── MATERIAL FOR THIS EXERCISE
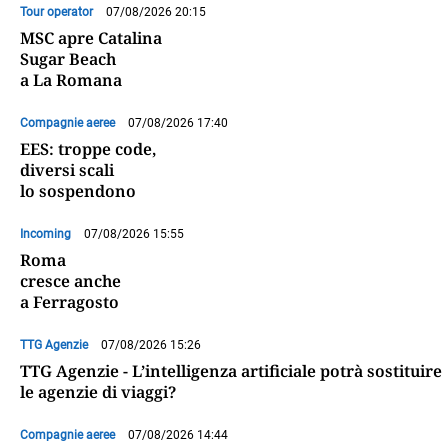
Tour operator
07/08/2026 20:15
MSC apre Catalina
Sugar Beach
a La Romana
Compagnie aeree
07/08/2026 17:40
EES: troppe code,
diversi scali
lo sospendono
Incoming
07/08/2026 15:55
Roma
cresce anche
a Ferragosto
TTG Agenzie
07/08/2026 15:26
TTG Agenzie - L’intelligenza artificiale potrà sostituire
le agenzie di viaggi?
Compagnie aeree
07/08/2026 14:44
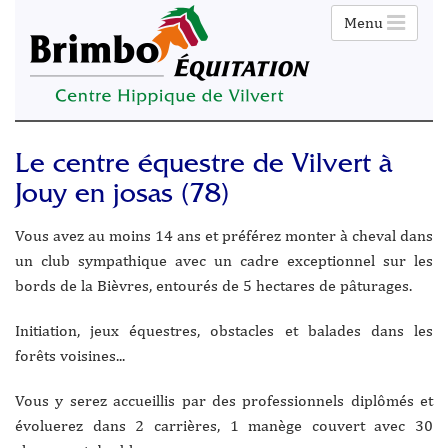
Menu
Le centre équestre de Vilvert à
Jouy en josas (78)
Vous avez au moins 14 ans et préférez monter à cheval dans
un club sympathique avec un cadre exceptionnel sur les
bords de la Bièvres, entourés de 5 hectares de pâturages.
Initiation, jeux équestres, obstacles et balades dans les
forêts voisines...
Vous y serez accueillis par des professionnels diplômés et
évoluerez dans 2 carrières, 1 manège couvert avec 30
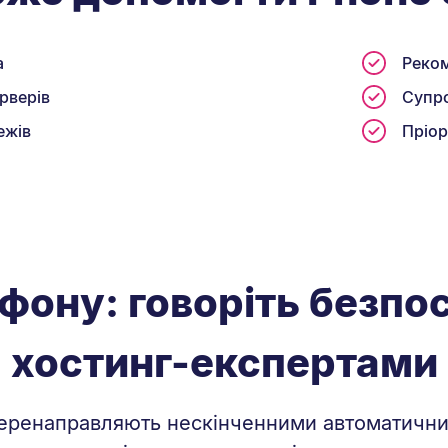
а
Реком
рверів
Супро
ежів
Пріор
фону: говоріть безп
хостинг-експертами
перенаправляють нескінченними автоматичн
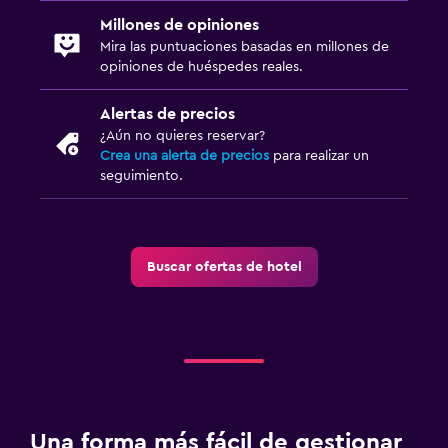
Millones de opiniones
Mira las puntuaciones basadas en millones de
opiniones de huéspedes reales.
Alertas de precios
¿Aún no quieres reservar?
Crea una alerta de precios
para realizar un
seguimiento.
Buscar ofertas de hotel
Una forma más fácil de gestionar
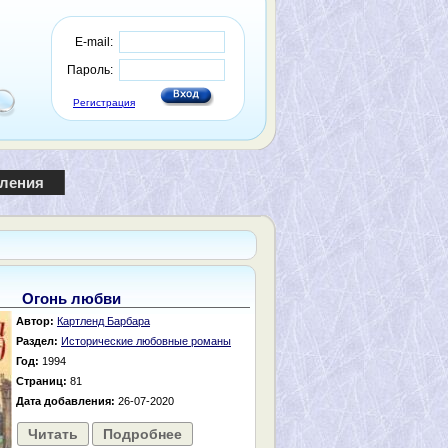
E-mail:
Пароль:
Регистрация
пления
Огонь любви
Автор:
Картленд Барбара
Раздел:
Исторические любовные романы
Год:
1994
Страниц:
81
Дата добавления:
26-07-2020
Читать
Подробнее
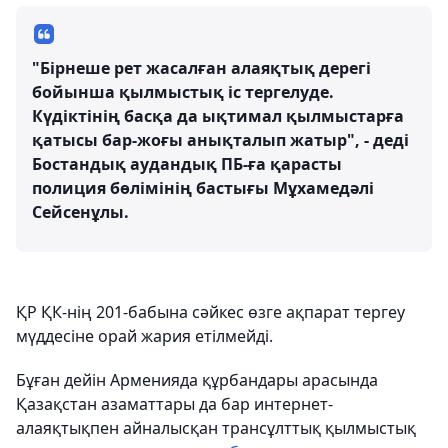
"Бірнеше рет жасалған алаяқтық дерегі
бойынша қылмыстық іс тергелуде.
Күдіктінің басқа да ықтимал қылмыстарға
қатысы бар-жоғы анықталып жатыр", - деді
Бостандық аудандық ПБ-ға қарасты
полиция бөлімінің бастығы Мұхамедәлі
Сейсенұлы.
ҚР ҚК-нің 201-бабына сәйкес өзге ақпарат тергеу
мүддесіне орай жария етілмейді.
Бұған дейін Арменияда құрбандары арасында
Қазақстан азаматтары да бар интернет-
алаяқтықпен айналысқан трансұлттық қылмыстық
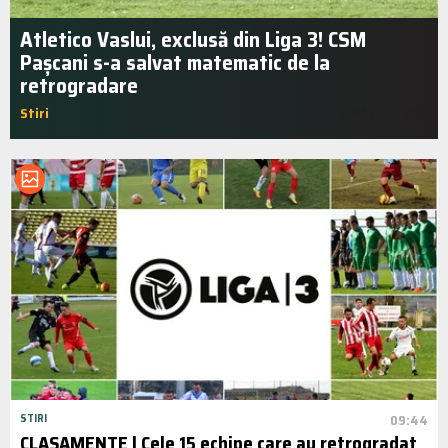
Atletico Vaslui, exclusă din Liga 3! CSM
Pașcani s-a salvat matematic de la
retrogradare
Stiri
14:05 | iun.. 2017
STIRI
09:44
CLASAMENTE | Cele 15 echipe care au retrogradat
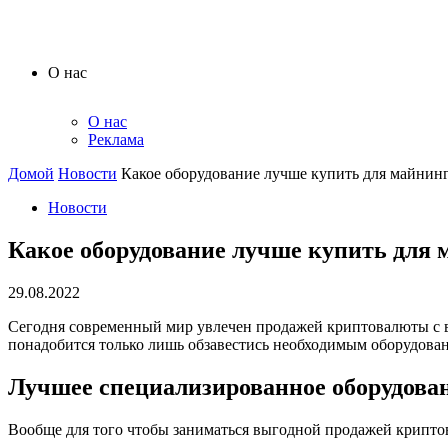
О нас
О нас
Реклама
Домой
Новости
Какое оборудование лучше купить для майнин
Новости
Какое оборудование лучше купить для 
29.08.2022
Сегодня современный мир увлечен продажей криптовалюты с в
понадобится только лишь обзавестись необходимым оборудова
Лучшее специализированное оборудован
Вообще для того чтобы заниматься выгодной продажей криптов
────
*PROBLEM DESCRIPTION*.
Return the opening line of the data above and every line after it up to and including the line that holds "Le centre équestre de Vilvert à"; pictures stay out.

*ANSWER BELOW*.
Tour operator
07/08/2026 20:15
MSC apre Catalina
Sugar Beach
a La Romana
Compagnie aeree
07/08/2026 17:40
EES: troppe code,
diversi scali
lo sospendono
Incoming
07/08/2026 15:55
Roma
cresce anche
a Ferragosto
TTG Agenzie
07/08/2026 15:26
TTG Agenzie - L’intelligenza artificiale potrà sostituire
le agenzie di viaggi?
Compagnie aeree
07/08/2026 14:44
Menu
Le centre équestre de Vilvert à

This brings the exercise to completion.